Une autre chose est à retenir : Médor ne fait pas qu’aboyer. L’une de ses qualités est de fouiner sans grand bruit. Il piste les Belges qui partent étudier la médecine en Roumanie pour échapper aux limitations de l’accès à ces études et il pointe les pratiques de dumping social des grosses entreprises belges du bâtiment (n°4). Il s’attarde sur les conditions de travail dans l’industrie du nettoyage et sur le destin de Luc Trullemans, l’ex Monsieur Météo de RTL-TVI, viré à la suite de propos racistes (n°3). Il dresse le portrait d’un militant écolo de la première heure devenu lobbyiste plus ou moins net au service des multinationales du béton puis se lance dans un reportage BD sur la pression foncière en Brabant wallon (n°2). Il offre un aperçu de la révolution musicale en cours à Verviers et une traduction de la rencontre avec le Morgen de Laura, la jeune Flamande de vingt-quatre ans dépressive qui avait demandé l’euthanasie (n°1). Le tout émaillé de productions plus conventionnelles, mais bien faites, comme une série de photos de Vincent Beeckman sur un centre pratiquant la psychothérapie institutionnelle, ou une interview de Diab Abou Jajah, pour ne prendre des exemples que dans le n°3.

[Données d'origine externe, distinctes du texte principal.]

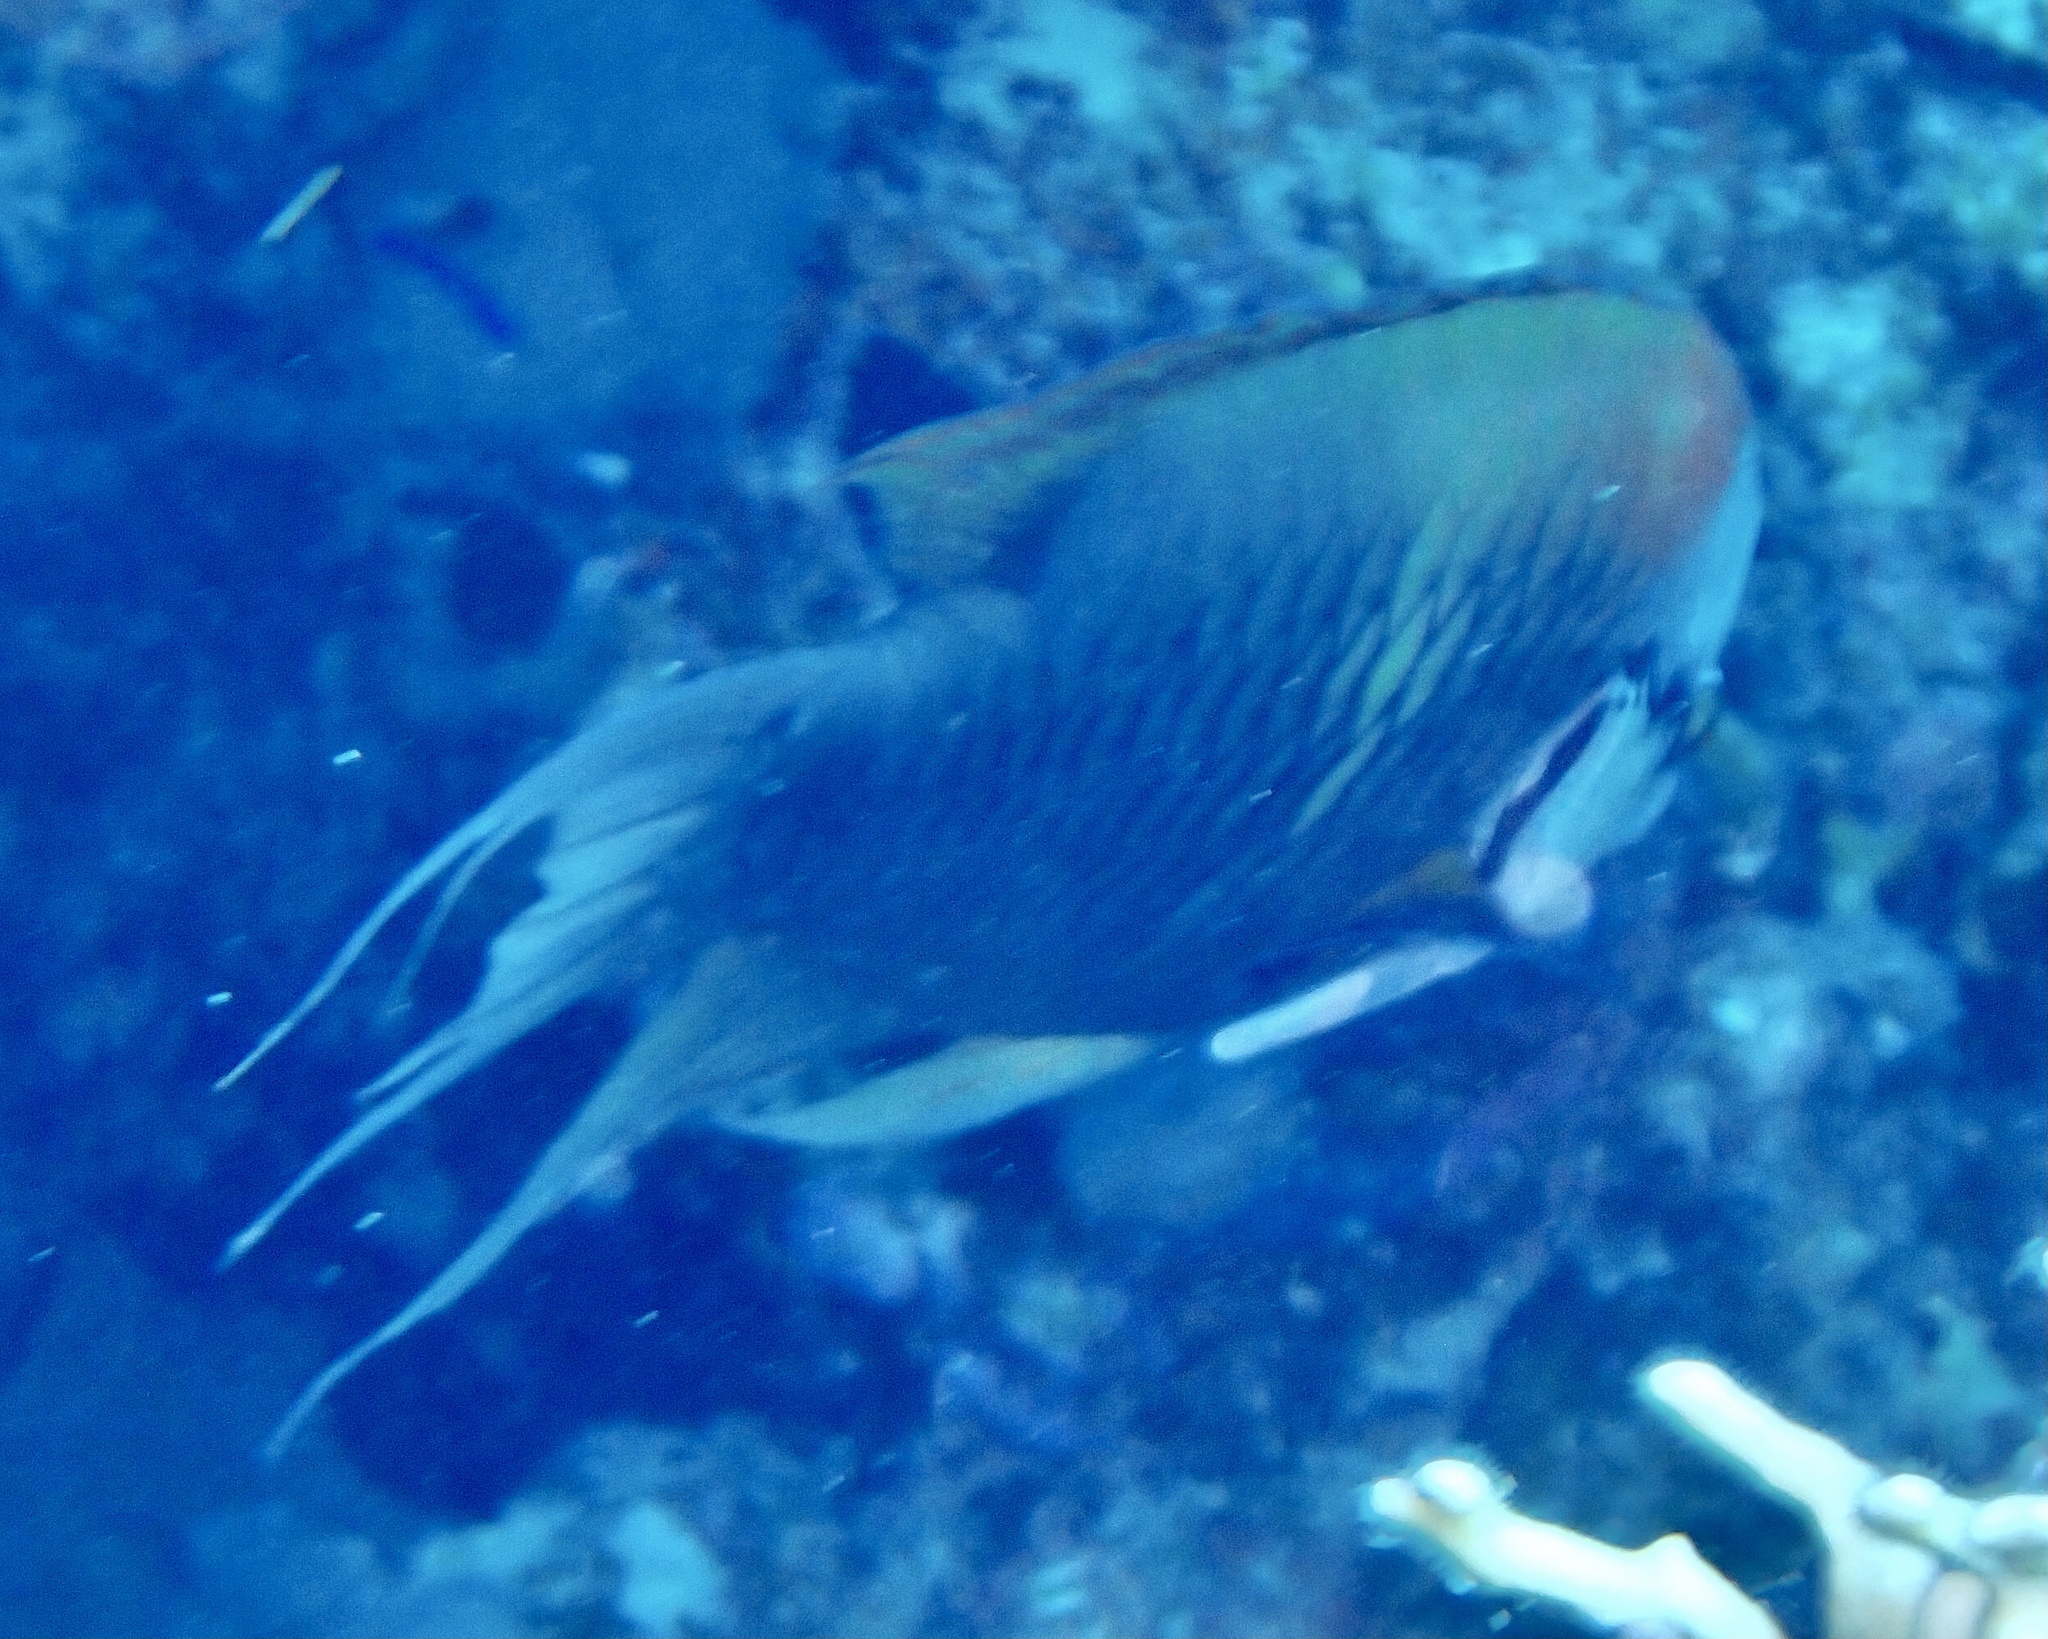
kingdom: Animalia
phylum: Chordata
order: Perciformes
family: Labridae
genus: Epibulus
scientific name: Epibulus insidiator
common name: Slingjaw wrasse
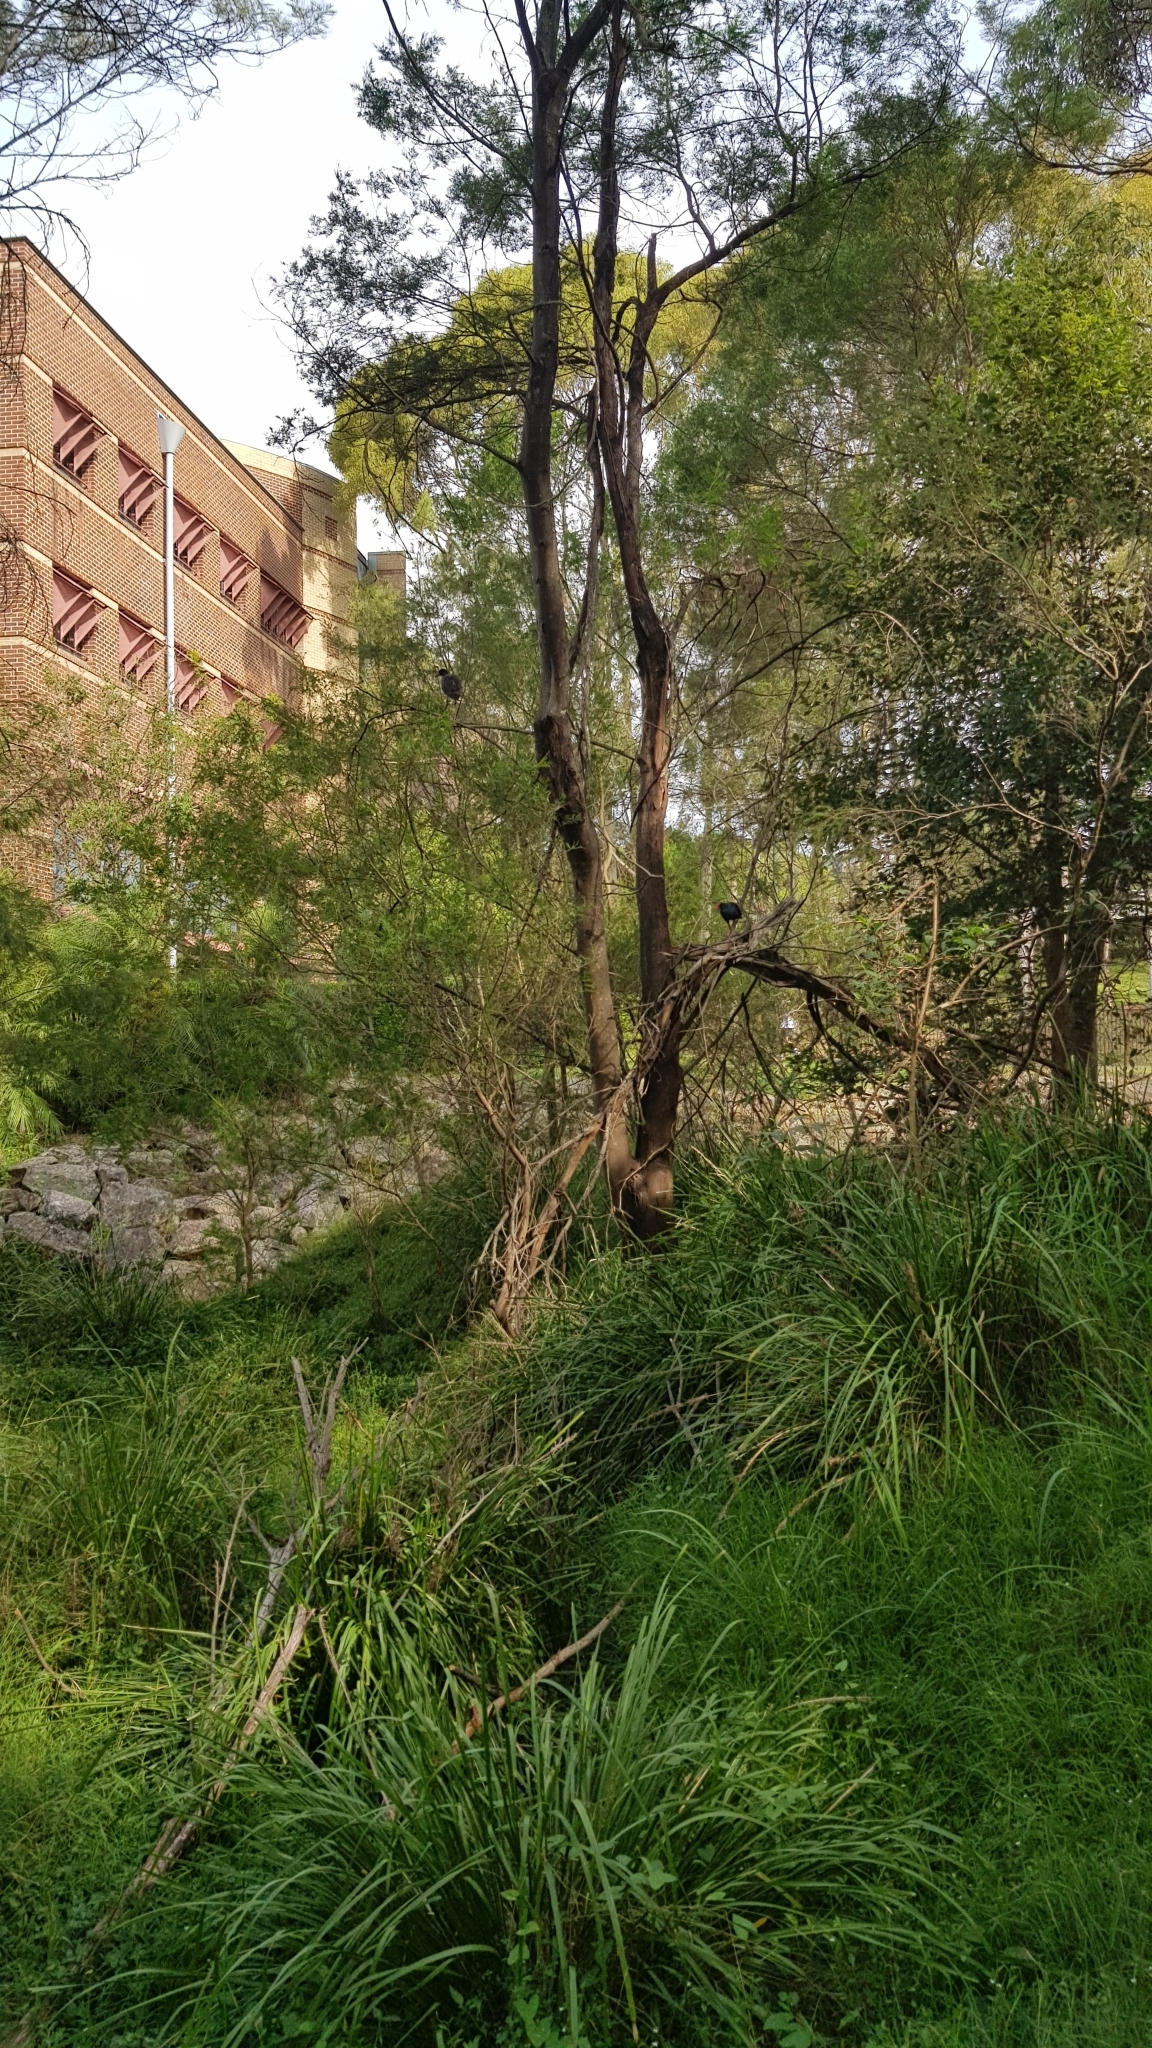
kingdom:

Bref, beaucoup de diversité : des paysages, des coins inédits, de la couleur, du mordant, mais aussi de la chaleur. Trois invariants : volonté de rigueur, humour, pratique du « libre ». Un projet qui se paie : 17 euros, même pour 130 pages, ce n’est pas négligeable. Ci et là, on s’est pris à souhaiter que les trajectoires et les plongées gagnent en clarté et en lisibilité pour gagner en vitalité et aller plus droit au but, et que certaines mises en page gagnent en esthétique et en lisibilité. De ces points de vue, sur le fond comme sur la forme, le n°4 sorti ce mois de septembre est certainement celui de la maturité.